Ningbo Haitian Group Co. Ltd. has hired well-known German plastics machinery executive Helmar Franz to oversee development at the Chinese mega-manufacturer, which builds more than 10,000 injection molding machines a year.
Effective Jan. 1, Franz becomes executive vice president of Haitian, based in Ningbo, China. He also will become a member of the board at Haitian Group. Franz will help develop Haitian's strategy to improve customer orientation and expand into new markets in Asia and other regions of the world.
Franz said China, the largest consumer of injection molding presses in the world, will remain Haitian's most important market. But becoming more international will make Haitian stronger by exposing executives and employees to other cultures, he said from China in a Dec. 9 telephone interview.

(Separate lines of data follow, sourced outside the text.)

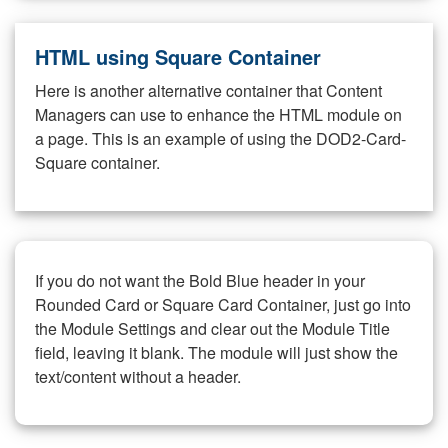
HTML using Square Container
Here is another alternative container that Content
Managers can use to enhance the HTML module on
a page. This is an example of using the DOD2-Card-
Square container.
If you do not want the Bold Blue header in your
Rounded Card or Square Card Container, just go into
the Module Settings and clear out the Module Title
field, leaving it blank. The module will just show the
text/content without a header.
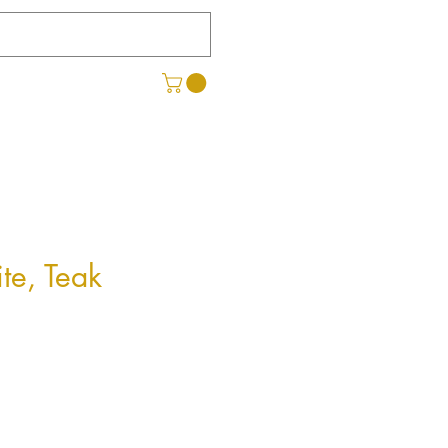
te, Teak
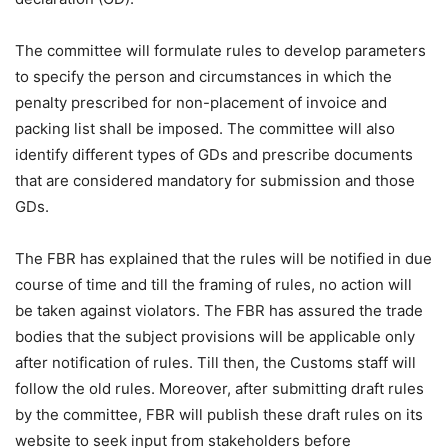
The committee will formulate rules to develop parameters
to specify the person and circumstances in which the
penalty prescribed for non-placement of invoice and
packing list shall be imposed. The committee will also
identify different types of GDs and prescribe documents
that are considered mandatory for submission and those
GDs.
The FBR has explained that the rules will be notified in due
course of time and till the framing of rules, no action will
be taken against violators. The FBR has assured the trade
bodies that the subject provisions will be applicable only
after notification of rules. Till then, the Customs staff will
follow the old rules. Moreover, after submitting draft rules
by the committee, FBR will publish these draft rules on its
website to seek input from stakeholders before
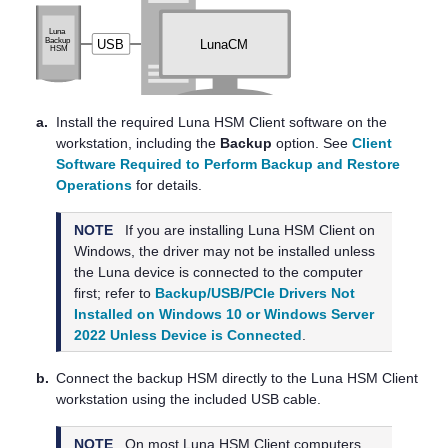
a.
Install the required
Luna HSM Client
software on the
workstation, including the
Backup
option. See
Client
Software Required to Perform Backup and Restore
Operations
for details.
NOTE
If you are installing
Luna HSM Client
on
Windows, the driver may not be installed unless
the Luna device is connected to the computer
first; refer to
Backup/USB/PCIe Drivers Not
Installed on Windows 10 or Windows Server
2022 Unless Device is Connected
.
b.
Connect the backup HSM directly to the
Luna HSM Client
workstation using the included USB cable.
NOTE
On most
Luna HSM Client
computers,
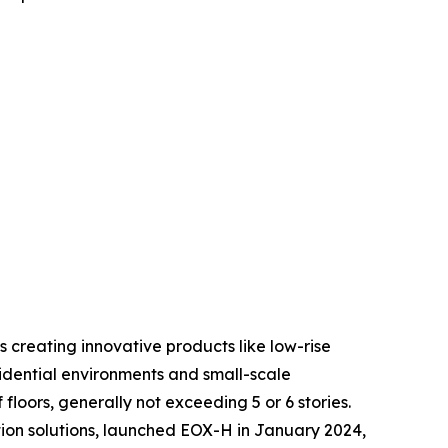
 creating innovative products like low-rise
sidential environments and small-scale
floors, generally not exceeding 5 or 6 stories.
ion solutions, launched EOX-H in January 2024,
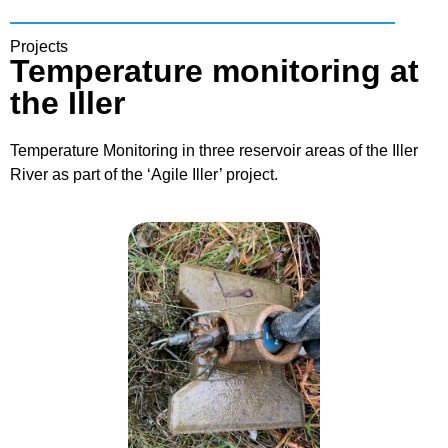
Projects
Temperature monitoring at
the Iller
Temperature Monitoring in three reservoir areas of the Iller
River as part of the ‘Agile Iller’ project.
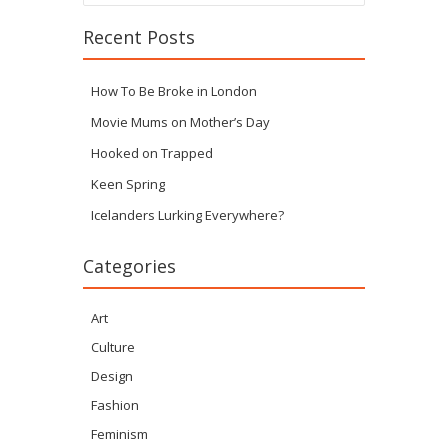
Recent Posts
How To Be Broke in London
Movie Mums on Mother’s Day
Hooked on Trapped
Keen Spring
Icelanders Lurking Everywhere?
Categories
Art
Culture
Design
Fashion
Feminism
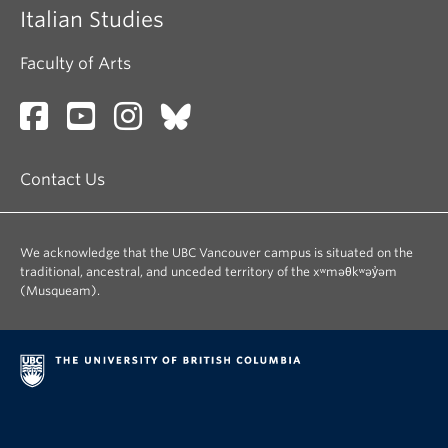
Italian Studies
Faculty of Arts
Contact Us
We acknowledge that the UBC Vancouver campus is situated on the
traditional, ancestral, and unceded territory of the xʷməθkʷəy̓əm
(Musqueam).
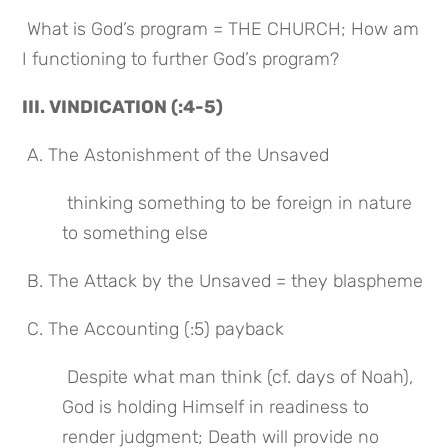
 What is God’s program = THE CHURCH; How am 
I functioning to further God’s program?
III. VINDICATION (:4-5)
 A. The Astonishment of the Unsaved
 thinking something to be foreign in nature 
to something else
 B. The Attack by the Unsaved = they blaspheme
 C. The Accounting (:5) payback
 Despite what man think (cf. days of Noah), 
God is holding Himself in readiness to 
render judgment; Death will provide no 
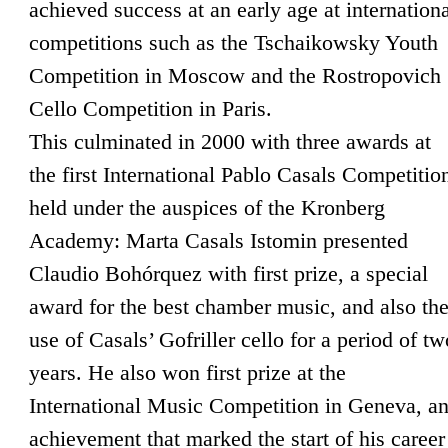
achieved success at an early age at internation
competitions such as the Tschaikowsky Youth
Competition in Moscow and the Rostropovich
Cello Competition in Paris.
This culminated in 2000 with three awards at
the first International Pablo Casals Competitio
held under the auspices of the Kronberg
Academy: Marta Casals Istomin presented
Claudio Bohórquez with first prize, a special
award for the best chamber music, and also th
use of Casals’ Gofriller cello for a period of tw
years. He also won first prize at the
International Music Competition in Geneva, a
achievement that marked the start of his career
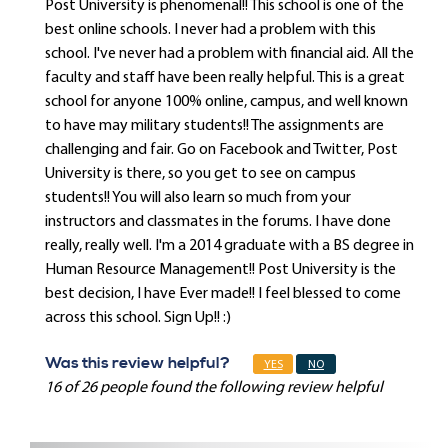
Post University is phenomenal!! This school is one of the
best online schools. I never had a problem with this
school. I've never had a problem with financial aid. All the
faculty and staff have been really helpful. This is a great
school for anyone 100% online, campus, and well known
to have may military students!! The assignments are
challenging and fair. Go on Facebook and Twitter, Post
University is there, so you get to see on campus
students!! You will also learn so much from your
instructors and classmates in the forums. I have done
really, really well. I'm a 2014 graduate with a BS degree in
Human Resource Management!! Post University is the
best decision, I have Ever made!! I feel blessed to come
across this school. Sign Up!! :)
Was this review helpful?
YES
NO
16 of 26 people found the following review helpful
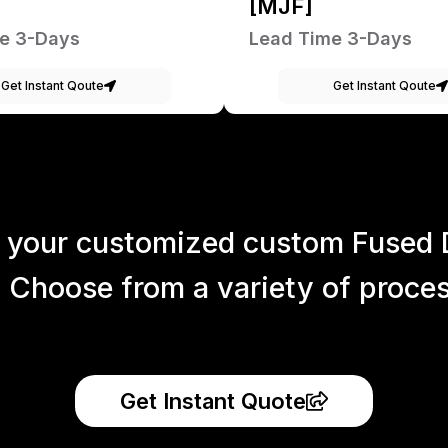
[MJF]
e 3-Days
Lead Time 3-Days
Get Instant Qoute
Get Instant Qoute
 your customized custom Fused 
 Choose from a variety of process
Get Instant Quote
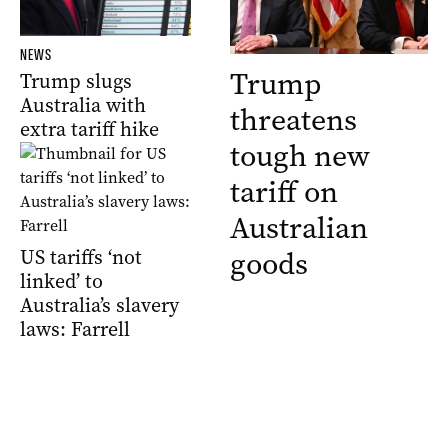
NEWS
Trump
Trump slugs
Australia with
threatens
extra tariff hike
tough new
tariff on
Australian
US tariffs ‘not
goods
linked’ to
Australia’s slavery
laws: Farrell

``If you don't do business globally, you will never be able to understand customers globally,'' he said. ``In the end, the business is being made between people.''
Franz, 55, is former chairman of the German Plastics and Rubber Machinery Association and a 33-year machinery veteran. He is resurfacing about eight months after he departed German injection press maker Demag Plastics Group of Schwaig after a disagreement over DPG's future direction.
Rumors that Franz would go to Haitian had circulated in machinery circles. DPG had a venture in China with Haitian that assembled about 1,000 injection presses since it was created in 1998. In November, DPG bought out Haitian's 40 percent share to become sole owner of that operation.
Haitian had sales of more than US$400 million in 2004, the company said in the news release. Injection molding machines are Haitian's core activity, but the company also makes machine tools, small compressors and motors. Haitian employs about 2,000 in China.
Haitian claims to hold about a 60 percent market share in China for large-tonnage presses and about 15 percent for small machines. The firm is one of the largest Chinese injection press manufacturers, battling with Hong Kong-based Chen Hsong Group, which builds presses on the mainland.
The Chinese injection press market is getting more crowded, with a large number of smaller domestic manufacturers, Japanese suppliers and a growing number of European and North American players building machines in China. Given that competition, Haitian and Franz face the ``highly demanding task'' of keeping Haitian in the lead, the company said.
Haitian also wants to export more of its machines outside China. Nondomestic sales have risen steadily during the past several years, from $50 million in 2003 to $80 million in 2004, according to the company.
``You will never meet the challenge if you only act in China. So you need to operate globally to be exposed to these cultures,'' Franz said.
Franz has plenty of global experience. At DPG, he oversaw plants in Germany, the United States and India, in addition to the China joint venture with Haitian.
He was born in East Germany in 1950. His father sold textile machinery, and he lived in Egypt as a young boy. At age 13, he moved to Moscow, spending nine years there. He graduated from high school in Russia and studied engineering for plastics equipment in Moscow. In 1972, Franz joined one of the three major injection press makers in the former German Democratic Republic, in Schwerin, East Germany. In 1985, he moved to a company that sold East German-made injection molding machines, extruders and sewing machinery, again working out of Moscow.
In 1991, he joined Mannesmann Demag Kunststofftechnik, now DPG, running its Moscow office. Four years later, Demag put Franz in charge of its small-tonnage injection press plant in Wiehe, Germany. He was promoted to the top post, executive managing director, in 1999.